SAMARINDA – Video seorang pengendara motor yang menjadi korban pengeroyokan oleh sekelompok orang di Jalan Anggur, Kota Samarinda, Kalimantan Timur, viral di media sosial. Peristiwa itu menyita perhatian publik karena aksi kekerasan tersebut terjadi di hadapan istri dan anak korban.

Dalam video yang beredar, korban tampak dikerumuni dan dipukul oleh beberapa orang di tepi jalan. Sejumlah warga yang berada di lokasi merekam kejadian tersebut hingga akhirnya tersebar luas di berbagai platform media sosial.

Korban yang diketahui bernama Satya kemudian melaporkan dugaan pengeroyokan itu ke Polsek Samarinda Ulu untuk diproses secara hukum.

Kapolsek Samarinda Ulu AKP Asriadi membenarkan adanya laporan yang dibuat korban. Menurutnya, polisi langsung melakukan penyelidikan setelah menerima laporan tersebut.

“Iya benar, korban telah membuat laporan di Polsek Samarinda Ulu dan kami langsung menindaklanjutinya,” kata Asriadi. (Jumat/17/7/2026).

Ia menjelaskan, tidak lama setelah kejadian, para terduga pelaku datang dan menyerahkan diri kepada pihak kepolisian. Penyidik kemudian memeriksa seluruh pihak yang terlibat guna mengetahui penyebab terjadinya pengeroyokan.

Berdasarkan hasil pemeriksaan, peristiwa tersebut dipicu oleh kesalahpahaman yang berawal dari teguran korban kepada pengemudi sebuah mobil. Teguran itu diduga membuat pemilik mobil tersinggung hingga memicu cekcok.

“Karena terjadi ketersinggungan, kemudian terduga pelaku bersama beberapa rekannya melakukan penganiayaan terhadap korban,” ujar Asriadi.
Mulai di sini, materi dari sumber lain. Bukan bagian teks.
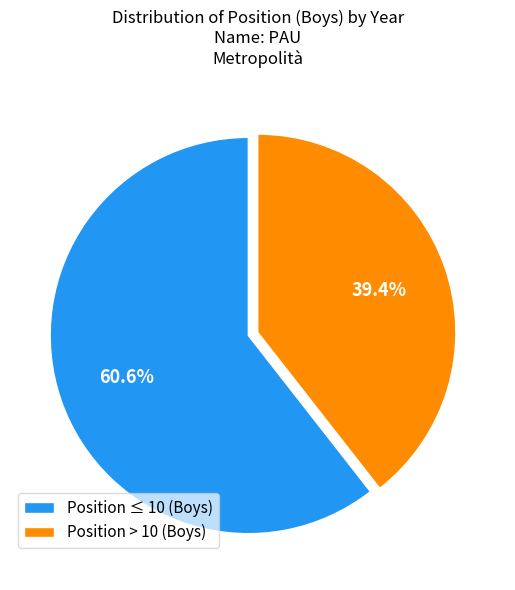

Which has a higher value, Position ≤ 10 (Boys) or Position > 10 (Boys)?

Position ≤ 10 (Boys)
Meski sempat diproses oleh kepolisian, perkara tersebut akhirnya tidak berlanjut ke tahap penyidikan. Korban dan para terduga pelaku sepakat menyelesaikan persoalan tersebut melalui mekanisme perdamaian atau restorative justice.

Menurut Asriadi, perdamaian dilakukan setelah kedua belah pihak bertemu dan bermusyawarah. Dalam proses tersebut, para terduga pelaku mengakui kesalahan serta menyampaikan permohonan maaf kepada korban beserta keluarganya.

“Korban dan para terduga pelaku sepakat berdamai sehingga perkara ini diselesaikan secara kekeluargaan,” katanya.

Sebagai bentuk tanggung jawab, pihak terduga pelaku juga memberikan uang santunan sebesar Rp10 juta kepada korban untuk membantu biaya pengobatan akibat luka yang dialaminya.

Korban, Satya, membenarkan bahwa dirinya telah berdamai dengan para pelaku. Ia mengaku menerima permintaan maaf yang disampaikan secara langsung setelah para pelaku mengakui kesalahannya.

“Saya memilih berdamai karena mereka sudah mengakui kesalahan, meminta maaf kepada saya dan keluarga, serta berjanji tidak akan mengulangi perbuatannya,” ujar Satya.

Meski perkara telah diselesaikan secara kekeluargaan, video pengeroyokan tersebut masih ramai diperbincangkan warganet. Banyak yang menyayangkan aksi kekerasan yang dilakukan secara beramai-ramai, terlebih terjadi di depan istri dan anak korban.

Polisi pun mengimbau masyarakat untuk mengedepankan penyelesaian persoalan secara baik-baik dan tidak mudah terpancing emosi yang berujung pada tindakan kekerasan.

“Kami mengingatkan masyarakat agar menahan diri dan menyelesaikan setiap persoalan melalui jalur yang baik serta tidak melakukan tindakan main hakim sendiri,” kata Asriadi.